You are right, we said. But your rebelling against the status quo is only going to result in your living here with us forever. Your one-person protest against the system will not change anything. Go get an education, and then you can work to change the system.
And so she took the SAT, did the college applications. I sat with her on New Year’s Eve, and we toasted not just the ball drop but her hitting “send” on one of her last applications, right at the deadline.
Then there was the waiting. Weeks, months of waiting. Acceptances came, and then one stinging waitlist offer from the only Ivy she applied to. Why did I work so hard at such a competitive high school if I’m going to go to a college any kid can get into? Yikes. I realized the competitiveness she complained of was rooted in her own expectations of herself, and her fears over what she could achieve had less to do with peer pressure and more to do with her belief in who she was. If she wasn’t the overachiever who mastered every challenge, who was she? She spiraled, and I strove to keep her spirits, and her self-esteem, lifted.
We toured colleges. She picked a great one, the right one, I believe. And just when I was about to relax, just when I thought I’d reached a teen parenting finishing line, came the boyfriend. And everything that comes with being a teenager in love: the outrage over boundaries and curfews, the lack of common sense when it came to questions of the heart, my staring-at-the-ceiling-at-3-am fears over a relationship that was moving faster than I was ready for.
But over time, I adjusted into what I now see is the new role of parenting an almost-adult. Keeping the guardrails in place, while also removing them slowly. Moving from providing direction to asking if she needs my advice before offering it. Letting her make her own choices, aware that those could lead to her own mistakes. And that mistakes are inevitable, and I have to let her have those risks and rewards.
Summer came to an end. We had numerous goodbye dinners. She packed up her room. We packed up the car. We unpacked everything into her new temporary home. And then on a street corner, we said goodbye. I cried a bit, but less than I had in the leadup to this monumental day. Somehow the actual parting was easier than the anticipation of it, likely because not only was she ready, but I was too.
And then I lay in bed the next day, feeling my every muscle, tendon, joint release.
“I think I have a Mom hangover,” I told my husband. “It’s been a rough couple of weeks.”
“It’s been a rough couple of years,” he said, and I knew he was right. I look at my 15-year-old son and am grateful for a short reprieve, a year before we have to go full force into his college journey. But I realize I’m smarter about it and will be less shellshocked by a process that I now know will be daunting, infuriating, confusing, but in the end, successful.

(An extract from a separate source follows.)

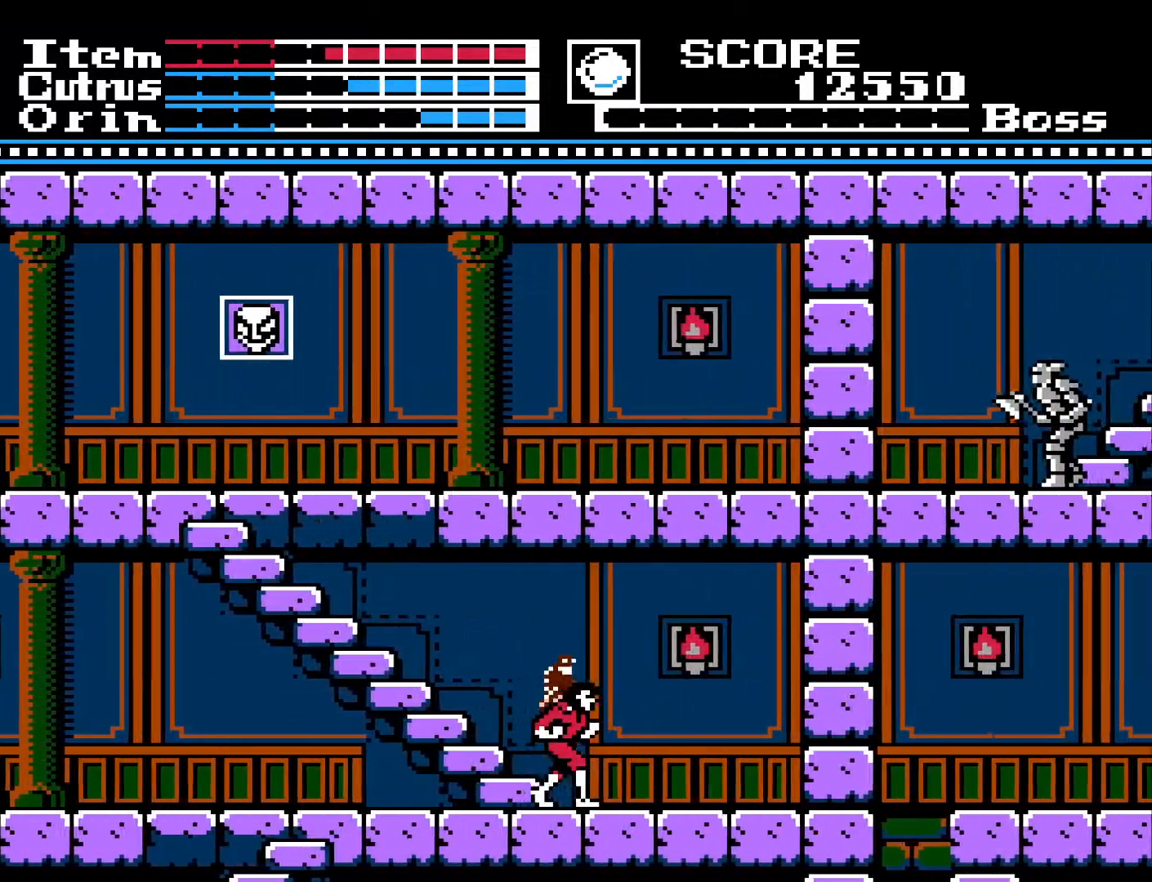
{"buttons": ["DPAD_RIGHT"], "left_stick": "center", "right_stick": "center", "events": []}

“What are you going to do with the free time you have now?” someone asked me. Parenting one child is surprisingly less work than one, if for no other reason than there are fewer logistics, and no worries over “where is she and what time will she be home?”
That is the next question – what to do next. But a week later I am still nursing this hangover, still detoxing from the effort of launching a teen into the world. What’s next? For now, more sleep, more hydration, more kindness to myself. That feels like the right place to start.